Stored data entries
+++++

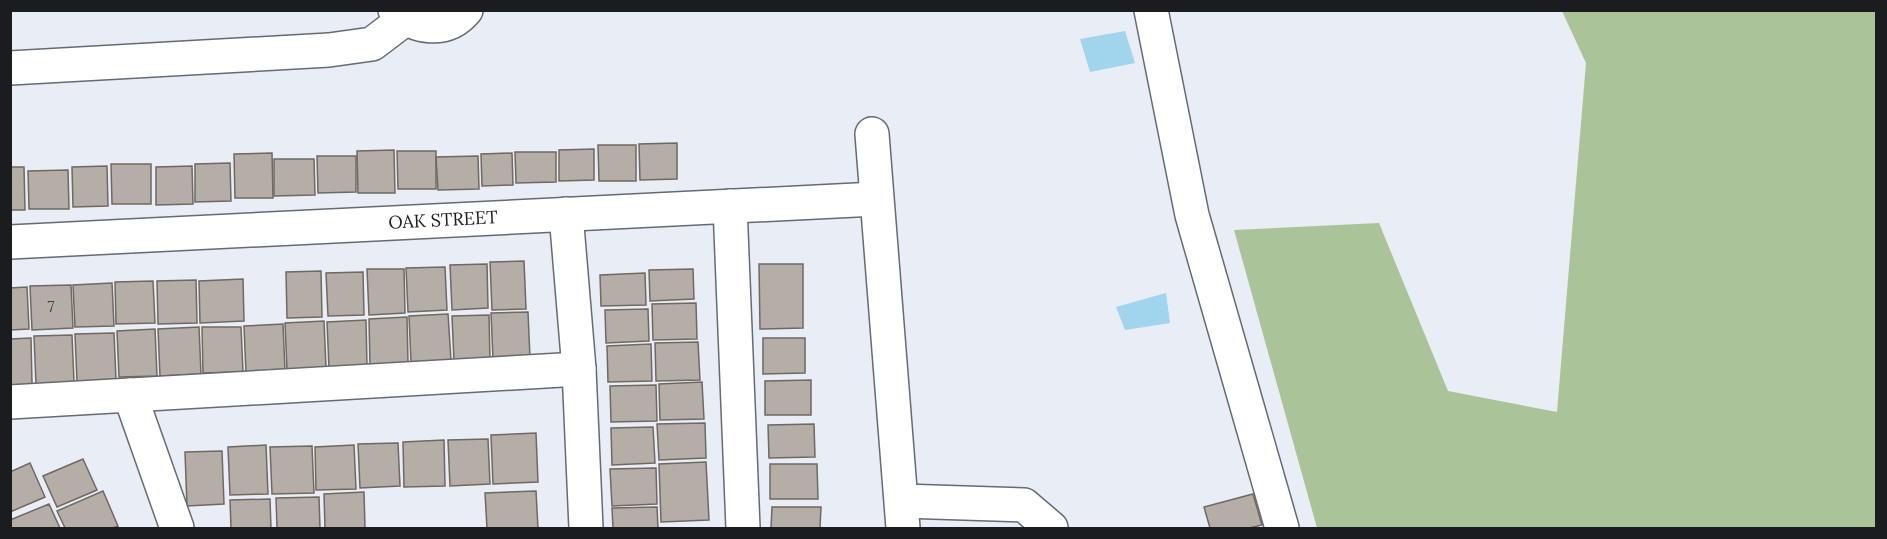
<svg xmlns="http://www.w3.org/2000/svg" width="1887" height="539" font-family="Lora,serif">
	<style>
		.forest { fill: #aac399 }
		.water { fill: #a1d4ed }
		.building { fill: #b4aea6; stroke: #6e6962; stroke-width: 1.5 }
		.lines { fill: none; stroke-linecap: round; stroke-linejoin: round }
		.street-casing { stroke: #666a71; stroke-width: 36 }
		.street { stroke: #fff; stroke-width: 33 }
		.labels { text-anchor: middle; stroke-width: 4.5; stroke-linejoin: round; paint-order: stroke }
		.number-label { font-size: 15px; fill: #414041 }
		.street-label { font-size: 18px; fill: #1b1c1f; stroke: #fff }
	</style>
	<rect width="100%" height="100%" fill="#e9edf6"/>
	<path class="forest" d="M 1562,11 L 1876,11 L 1876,528 L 1317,528 L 1234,230 L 1379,223 L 1448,391 L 1557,412 L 1586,63 Z"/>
	<g class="water">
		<path d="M 1125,31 L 1135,63 L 1090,72 L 1080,39 Z"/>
		<path d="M 1166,293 L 1170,323 L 1125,330 L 1116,307 Z"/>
	</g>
	<g class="building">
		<path d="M 677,143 L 677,179 L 640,180 L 639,144 Z"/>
		<path d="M 598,145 L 636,145 L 636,181 L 599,181 Z"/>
		<path d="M 594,149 L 594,180 L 559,181 L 559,150 Z"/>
		<path d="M 394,150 L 395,193 L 358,193 L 357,151 Z"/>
		<path d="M 397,151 L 436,151 L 436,189 L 398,189 Z"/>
		<path d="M 515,152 L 556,152 L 556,182 L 516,183 Z"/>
		<path d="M 272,153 L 273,198 L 235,198 L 234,154 Z"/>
		<path d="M 512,153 L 513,185 L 482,186 L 481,154 Z"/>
		<path d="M 317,156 L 356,156 L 356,192 L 318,193 Z"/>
		<path d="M 478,156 L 479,189 L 438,190 L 436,157 Z"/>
		<path d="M 274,159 L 314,159 L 315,195 L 274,196 Z"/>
		<path d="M 230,163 L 231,201 L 195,202 L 195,164 Z"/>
		<path d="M 111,164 L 151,164 L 151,204 L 112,204 Z"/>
		<path d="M 107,166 L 108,206 L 73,207 L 72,167 Z"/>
		<path d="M 192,166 L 193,204 L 156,205 L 156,167 Z"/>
		<path d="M 10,167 L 24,167 L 25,210 L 10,210 Z"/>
		<path d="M 68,170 L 69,209 L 29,209 L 28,171 Z"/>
		<path d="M 524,261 L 526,309 L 492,310 L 490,262 Z"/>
		<path d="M 487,264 L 488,308 L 452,310 L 450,265 Z"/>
		<path d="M 759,264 L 803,264 L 803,328 L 760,329 Z"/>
		<path d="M 445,267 L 447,310 L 408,312 L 406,268 Z"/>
		<path d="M 367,269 L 404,269 L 405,313 L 369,315 Z"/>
		<path d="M 693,269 L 694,299 L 650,301 L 649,270 Z"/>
		<path d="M 321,271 L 322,317 L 287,318 L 286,272 Z"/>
		<path d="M 363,272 L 364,315 L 328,316 L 326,273 Z"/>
		<path d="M 645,273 L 646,305 L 601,306 L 600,275 Z"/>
		<path d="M 243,279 L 244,321 L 200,323 L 199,281 Z"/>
		<path d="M 196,280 L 197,323 L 158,324 L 157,281 Z"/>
		<path d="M 153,281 L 155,323 L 116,324 L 115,282 Z"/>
		<path d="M 112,283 L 114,326 L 75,327 L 73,285 Z"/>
		<path d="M 71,285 L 73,328 L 32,330 L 30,286 Z"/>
		<path d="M 27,287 L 29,329 L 10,330 L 10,288 Z"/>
		<path d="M 696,303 L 697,339 L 653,340 L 652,304 Z"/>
		<path d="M 648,309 L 649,341 L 606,343 L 605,310 Z"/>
		<path d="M 528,312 L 530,358 L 493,359 L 491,313 Z"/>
		<path d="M 448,314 L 451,361 L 411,362 L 409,316 Z"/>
		<path d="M 489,315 L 490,360 L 454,361 L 452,316 Z"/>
		<path d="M 407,317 L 408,363 L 370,365 L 369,319 Z"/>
		<path d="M 366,320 L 367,367 L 329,368 L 327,322 Z"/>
		<path d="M 324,321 L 326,368 L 287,370 L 285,323 Z"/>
		<path d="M 283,324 L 285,371 L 246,373 L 244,326 Z"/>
		<path d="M 199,327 L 201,374 L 160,376 L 158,329 Z"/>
		<path d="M 202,327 L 241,327 L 243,372 L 203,373 Z"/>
		<path d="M 155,329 L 157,376 L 119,377 L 117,331 Z"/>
		<path d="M 114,333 L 116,380 L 77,382 L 75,334 Z"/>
		<path d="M 72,335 L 74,382 L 36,384 L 34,336 Z"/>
		<path d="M 31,338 L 32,384 L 10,385 L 10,339 Z"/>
		<path d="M 763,338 L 805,338 L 805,373 L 763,374 Z"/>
		<path d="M 698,342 L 700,380 L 656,381 L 655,343 Z"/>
		<path d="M 651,344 L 652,381 L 608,382 L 607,346 Z"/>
		<path d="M 811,380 L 811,415 L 765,415 L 765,381 Z"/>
		<path d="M 702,382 L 704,419 L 660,420 L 659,384 Z"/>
		<path d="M 656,385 L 657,421 L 611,422 L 610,386 Z"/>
		<path d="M 705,423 L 706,458 L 659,460 L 657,424 Z"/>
		<path d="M 814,424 L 815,457 L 769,458 L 768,425 Z"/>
		<path d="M 653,427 L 655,463 L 612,465 L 611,428 Z"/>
		<path d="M 536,433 L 538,482 L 493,484 L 491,435 Z"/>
		<path d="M 488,439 L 490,484 L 450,486 L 448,440 Z"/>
		<path d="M 444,440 L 445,486 L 404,487 L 403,442 Z"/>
		<path d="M 398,443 L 400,486 L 360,488 L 358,444 Z"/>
		<path d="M 266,445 L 268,494 L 230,495 L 228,447 Z"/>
		<path d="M 354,445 L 356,489 L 316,490 L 315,447 Z"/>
		<path d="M 312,446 L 314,493 L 272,494 L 270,447 Z"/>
		<path d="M 222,451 L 224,504 L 187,506 L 185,452 Z"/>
		<path d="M 83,459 L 97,490 L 57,507 L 43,476 Z"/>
		<path d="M 706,462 L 709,520 L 661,522 L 659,464 Z"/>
		<path d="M 30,463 L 45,497 L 10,512 L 10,472 Z"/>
		<path d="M 770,464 L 817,464 L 818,499 L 770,499 Z"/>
		<path d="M 656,468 L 657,504 L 612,506 L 610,469 Z"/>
		<path d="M 103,491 L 118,526 L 113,528 L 65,528 L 57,511 Z"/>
		<path d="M 536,491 L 538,528 L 487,528 L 485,493 Z"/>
		<path d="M 364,492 L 365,528 L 325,528 L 324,494 Z"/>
		<path d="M 1253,494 L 1262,525 L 1249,528 L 1210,528 L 1204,507 Z"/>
		<path d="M 319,497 L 320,528 L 277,528 L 276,498 Z"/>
		<path d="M 270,499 L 271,528 L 231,528 L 230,500 Z"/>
		<path d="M 49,504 L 60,528 L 10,528 L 10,520 Z"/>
		<path d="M 657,507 L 658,528 L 613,528 L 612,508 Z"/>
		<path d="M 772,507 L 821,507 L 820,528 L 771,528 Z"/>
	</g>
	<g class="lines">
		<defs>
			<g id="street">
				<path d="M 395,10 C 415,28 446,34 466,10"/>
				<path d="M 1151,10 L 1192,215 L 1282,528"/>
				<path d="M 10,68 L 329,50 L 372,44 L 405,19"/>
				<path d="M 872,134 L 903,528"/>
				<path d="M 730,206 L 743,528"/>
				<path d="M 566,214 L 579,369 L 586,528"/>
				<path d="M 10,242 L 876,199"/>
				<path d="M 130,395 L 177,528"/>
				<path d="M 10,402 L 579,369"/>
				<path d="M 902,501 L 1024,505 L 1051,528"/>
			</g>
		</defs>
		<use href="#street" class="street-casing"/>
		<use href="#street" class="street"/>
	</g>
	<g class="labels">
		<g class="number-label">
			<text x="51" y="312">7</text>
		</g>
		<g class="street-label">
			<text transform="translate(443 220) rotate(-3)" y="6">OAK STREET</text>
		</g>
	</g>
	<rect width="1887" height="539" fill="none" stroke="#1b1c1f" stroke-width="24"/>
</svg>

+++++

Exercise details:
Copy every line of the data where "lines" is found.

Your solution:
		.lines { fill: none; stroke-linecap: round; stroke-linejoin: round }
	<g class="lines">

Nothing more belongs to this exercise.